Observable surface (test anchors):
- The Authorization header value is replaced with the literal
string "***" in RemoteStoreError.context whenever headers or
request metadata appear there.
- Any DEBUG-level log record the backend emits that includes
headers replaces the Authorization value with "***" before
formatting.
- The raw bearer token never appears in str(exc), repr(exc),
exc.context, or any backend-emitted log record at any level.

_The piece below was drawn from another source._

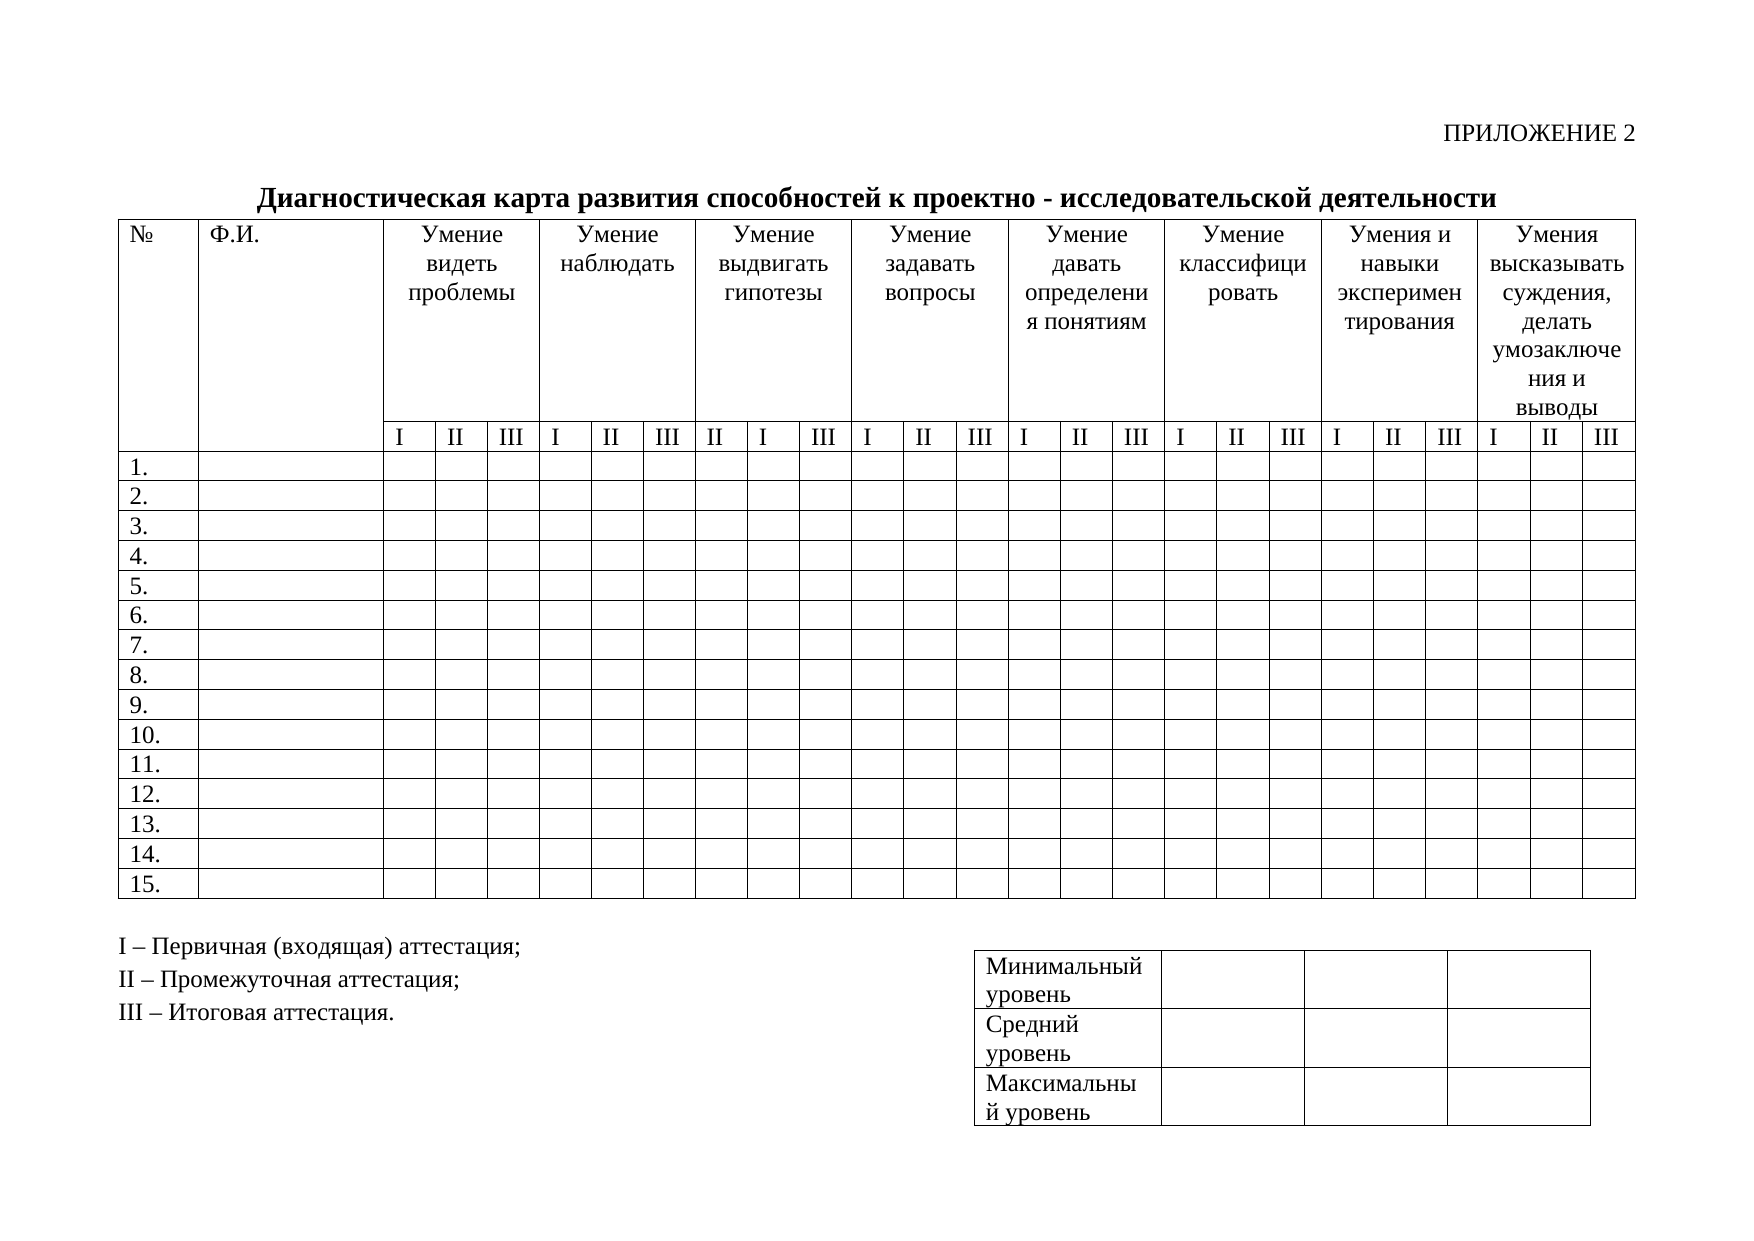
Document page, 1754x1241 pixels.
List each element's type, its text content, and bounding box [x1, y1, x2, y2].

Postconditions: Satisfies AF-008.
Resource Management¶
GR-051: close()¶
Invariant: close() (and aclose() on the async path) closes
the backend's httpx.AsyncClient, flushes the MSAL token cache to
disk if the built-in GraphAuth owns it, cancels any pending
monitor-URL pollers, and issues best-effort DELETE against any
upload sessions the backend currently owns.
Postconditions:
- Safe to call multiple times.
- User-supplied http_client instances are not closed — the caller
owns that resource.
- After close, subsequent operations re-initialise the HTTP client
on demand (consistent with AzureBackend.close() — AZ-029).
- Upload-session abort on close: For every in-flight upload
session whose URL is reachable from the backend (i.e. a write()

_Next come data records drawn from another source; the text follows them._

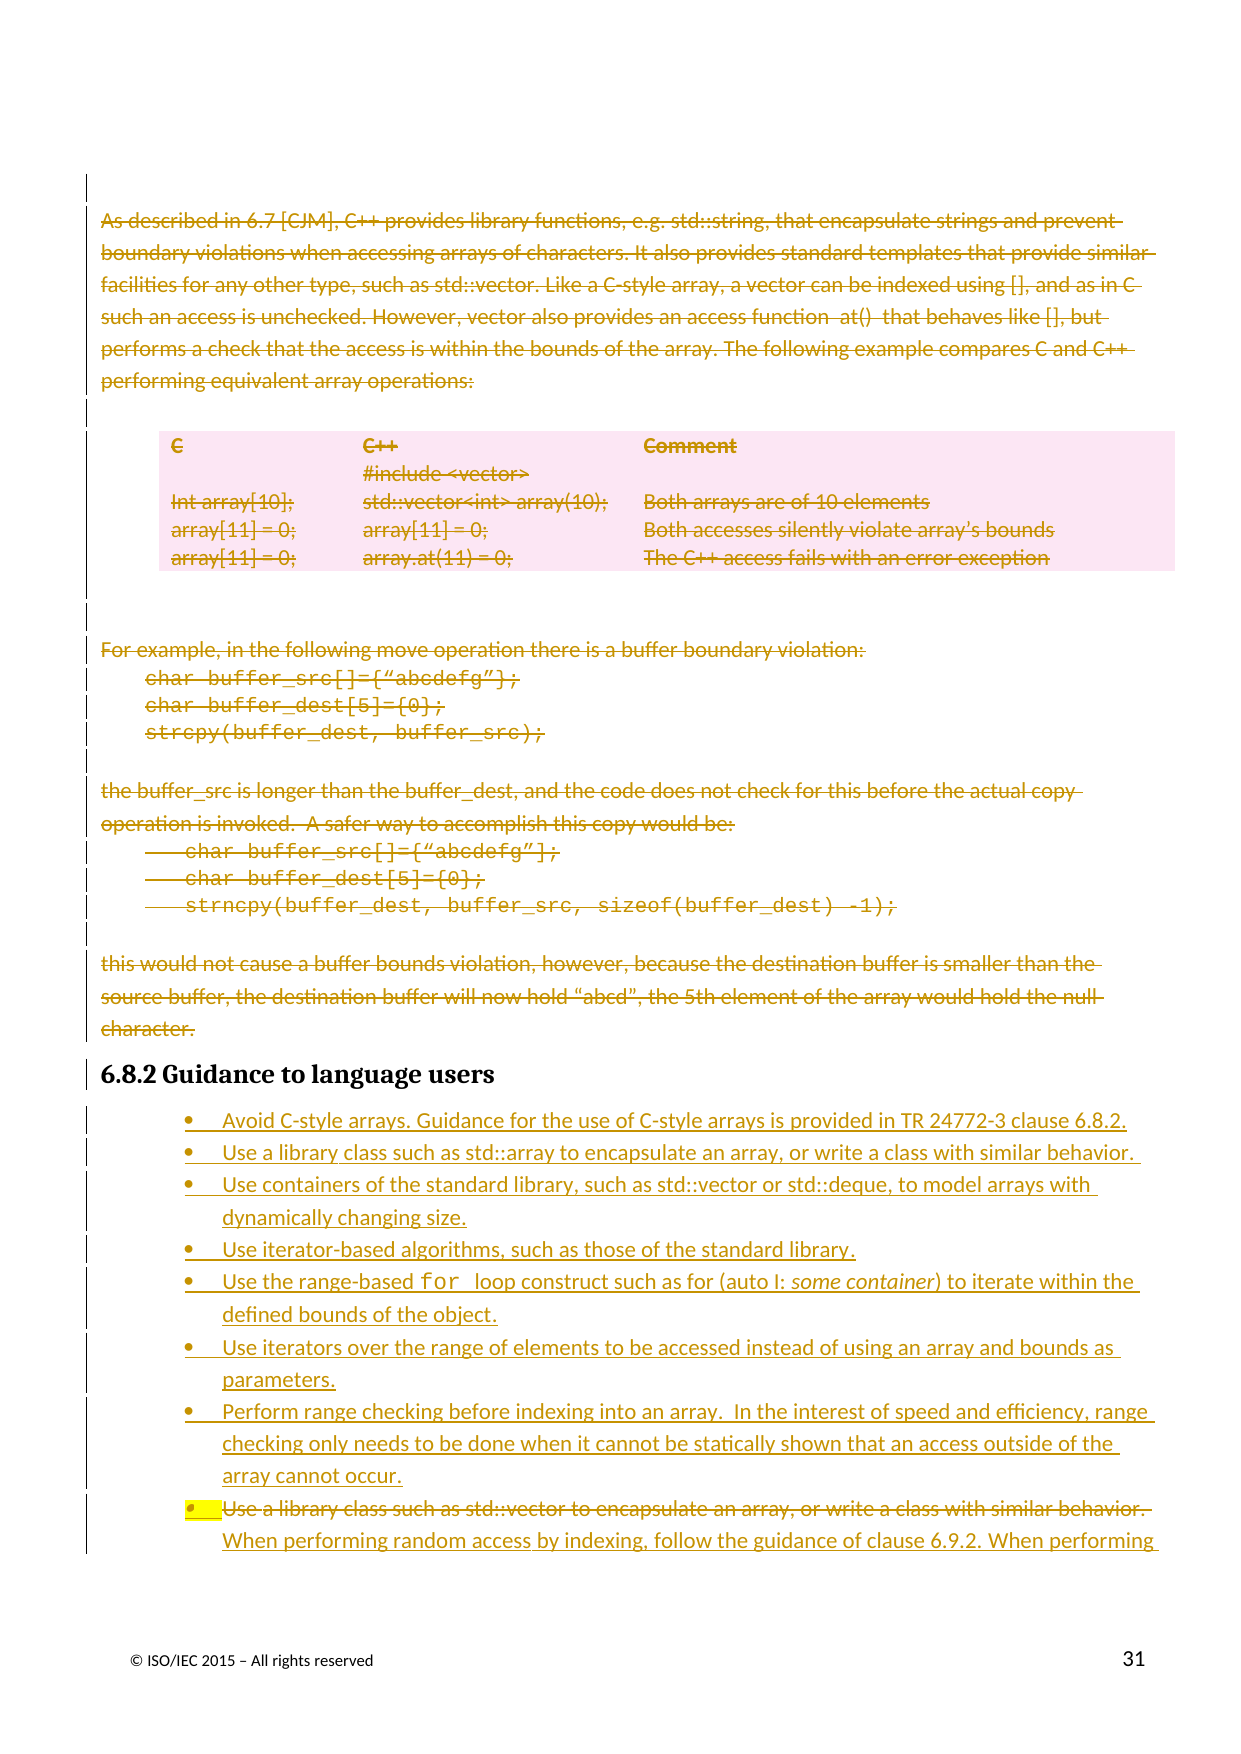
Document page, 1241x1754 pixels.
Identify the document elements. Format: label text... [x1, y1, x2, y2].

subtitle 6.8.2 Guidance to language users [101, 1059, 1164, 1090]
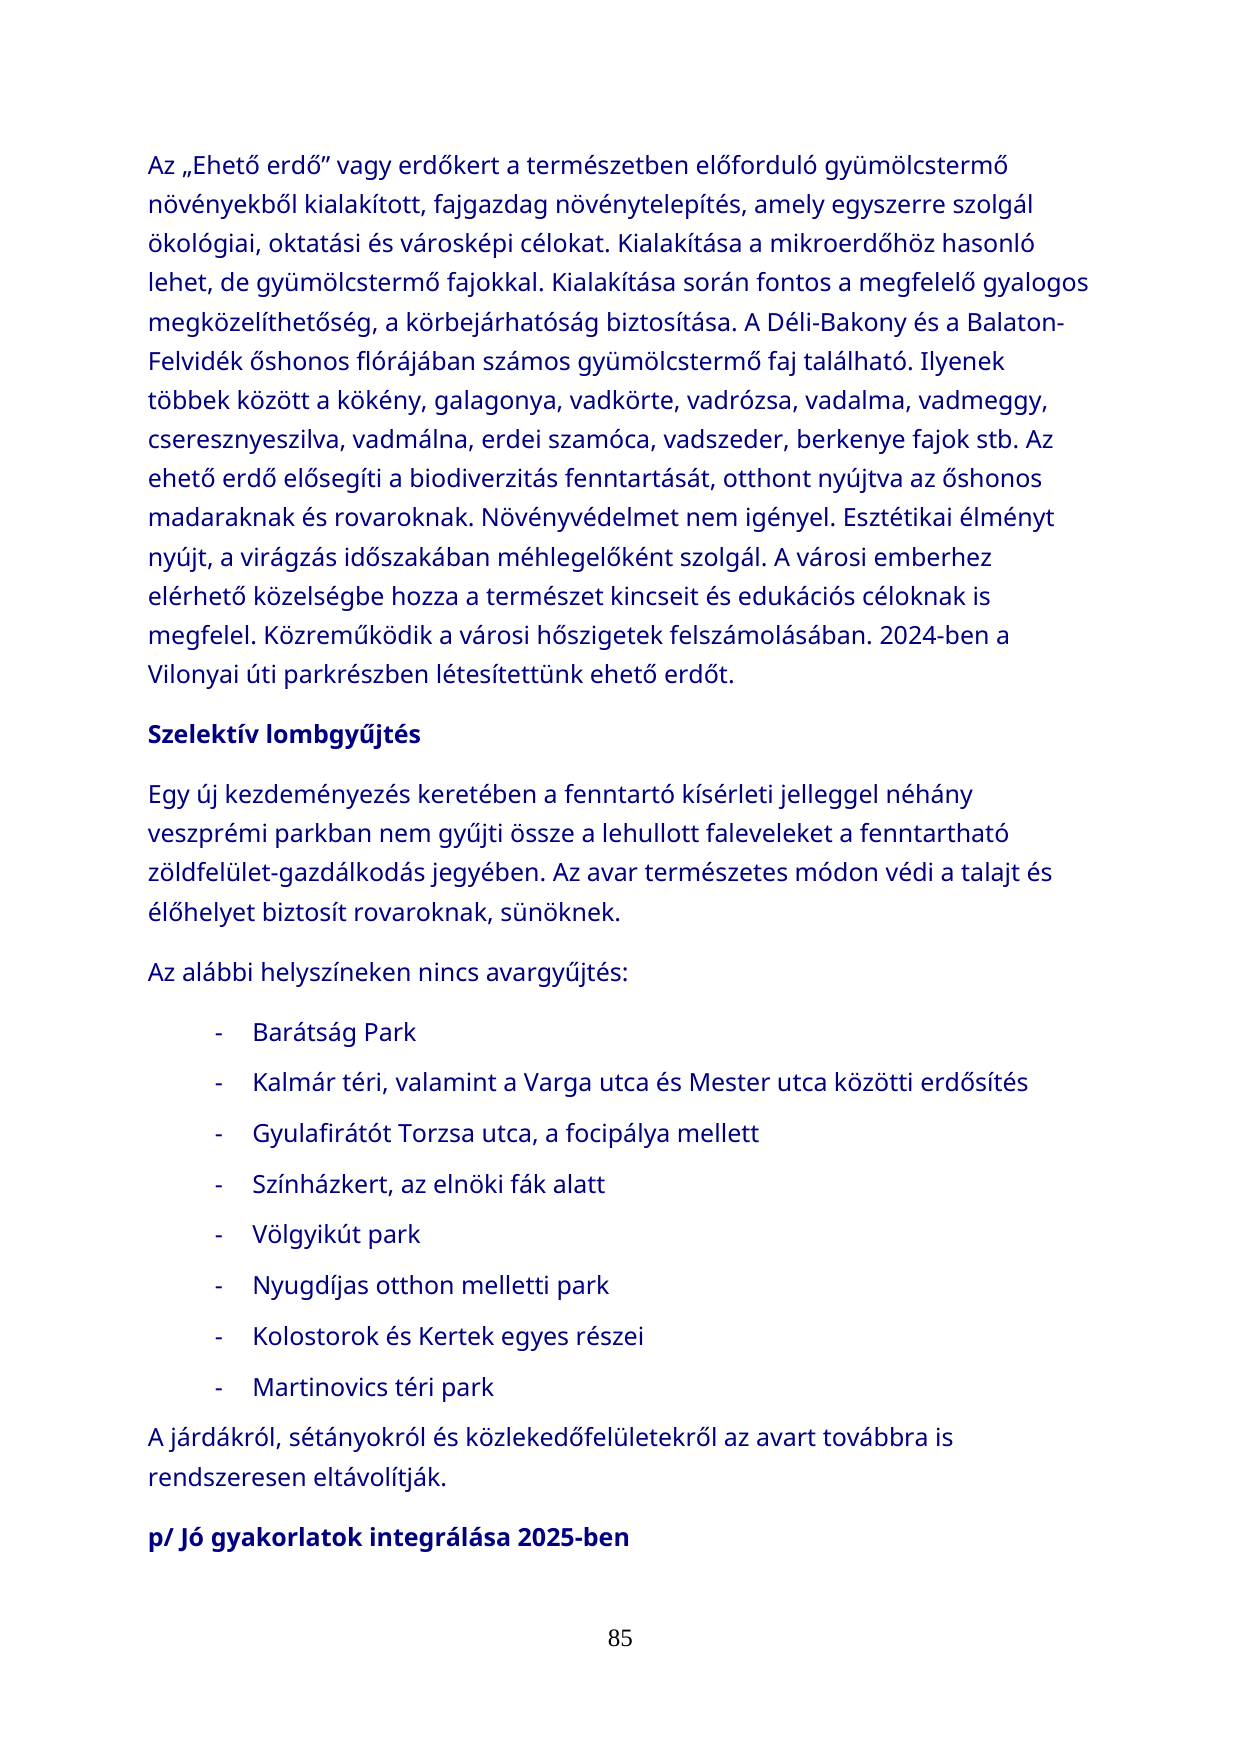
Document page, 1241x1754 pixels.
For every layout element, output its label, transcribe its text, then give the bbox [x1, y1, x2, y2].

list Barátság Park [214, 1014, 1093, 1048]
text A járdákról, sétányokról és közlekedőfelületekről az avart továbbra is rendszeresen eltávolítják. [148, 1420, 1093, 1493]
text Egy új kezdeményezés keretében a fenntartó kísérleti jelleggel néhány veszprémi parkban nem gyűjti össze a lehullott faleveleket a fenntartható zöldfelület-gazdálkodás jegyében. Az avar természetes módon védi a talajt és élőhelyet biztosít rovaroknak, sünöknek. [148, 777, 1093, 928]
list Nyugdíjas otthon melletti park [214, 1268, 1093, 1302]
list Völgyikút park [214, 1217, 1093, 1251]
list Kolostorok és Kertek egyes részei [214, 1319, 1093, 1353]
list Kalmár téri, valamint a Varga utca és Mester utca közötti erdősítés [214, 1065, 1093, 1099]
text Szelektív lombgyűjtés [148, 717, 1093, 751]
text p/ Jó gyakorlatok integrálása 2025-ben [148, 1519, 1093, 1553]
list Gyulafirátót Torzsa utca, a focipálya mellett [214, 1116, 1093, 1150]
text Az alábbi helyszíneken nincs avargyűjtés: [148, 954, 1093, 988]
list Színházkert, az elnöki fák alatt [214, 1166, 1093, 1201]
text Az „Ehető erdő” vagy erdőkert a természetben előforduló gyümölcstermő növényekből kialakított, fajgazdag növénytelepítés, amely egyszerre szolgál ökológiai, oktatási és városképi célokat. Kialakítása a mikroerdőhöz hasonló lehet, de gyümölcstermő fajokkal. Kialakítása során fontos a megfelelő gyalogos megközelíthetőség, a körbejárhatóság biztosítása. A Déli-Bakony és a Balaton-Felvidék őshonos flórájában számos gyümölcstermő faj található. Ilyenek többek között a kökény, galagonya, vadkörte, vadrózsa, vadalma, vadmeggy, cseresznyeszilva, vadmálna, erdei szamóca, vadszeder, berkenye fajok stb. Az ehető erdő elősegíti a biodiverzitás fenntartását, otthont nyújtva az őshonos madaraknak és rovaroknak. Növényvédelmet nem igényel. Esztétikai élményt nyújt, a virágzás időszakában méhlegelőként szolgál. A városi emberhez elérhető közelségbe hozza a természet kincseit és edukációs céloknak is megfelel. Közreműködik a városi hőszigetek felszámolásában. 2024-ben a Vilonyai úti parkrészben létesítettünk ehető erdőt. [148, 148, 1093, 691]
list Martinovics téri park [214, 1369, 1093, 1403]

call is mid-chunk-loop when close() fires), the backend issues
DELETE {sessionUrl} as described in GR-024. Failures are
swallowed — close() must not raise on cleanup. This mirrors the
GR-024 unrecoverable-failure path; the difference is only the
trigger.
- Monitor pollers are cancelled cooperatively (asyncio.Task.cancel
on async, futures cancelled on sync); the server-side copy/move
continues per GR-026's "server-side operation not cancelled" note.
Configuration¶
GR-052: Client Options Passthrough¶
Invariant: client_options is merged into the internal
httpx.AsyncClient configuration. Explicit constructor parameters
(e.g. timeouts configured directly) take precedence over
client_options keys with the same name.
GR-053: RetryPolicy Parameter¶
Invariant: GraphBackend accepts retry: RetryPolicy | None =
None. When None, uses the backend's default retry profile (3
attempts, 1-60 s exponential backoff, 1 s jitter — matching
RetryPolicy() defaults). When provided, replaces the default
entirely. See RET-015.
Integration-only¶
Some invariants cannot be validated against respx fixtures because
they depend on Graph service-imposed behaviour that the mock does
not reproduce. These IDs require a real tenant (credentials gated by
GRAPH_TENANT_ID, GRAPH_CLIENT_ID, GRAPH_CLIENT_SECRET,
GRAPH_DRIVE_ID) and are marked @pytest.mark.integration:
- GR-007 — device-code flow end-to-end. MSAL's device-code handshake cannot be meaningfully mocked at the protocol layer.
- GR-020 — real chunk-alignment verification.
respxwill accept anyContent-Range; only Graph enforces the 320 KiB rule. - GR-034 — real tenant throttling with authentic
Retry-Aftervalues under sustained load. - GR-026 — end-to-end async copy monitor polling against a
genuine
202-returningPOST copyand real monitor URL. - GR-054 — real
507 insufficientStorage/quotaLimitReachedcan only be elicited against a drive that is actually at quota;respxcan assert the mapping but cannot reproduce the condition. - Round-trip 10 MiB upload-session + range-read test (RFC test plan). Validates byte-equality across the large-file path.
respx-based unit tests cover the request/response mapping for
every ID, including the ones listed above. Integration runs are the
only place the service-imposed invariants are exercised.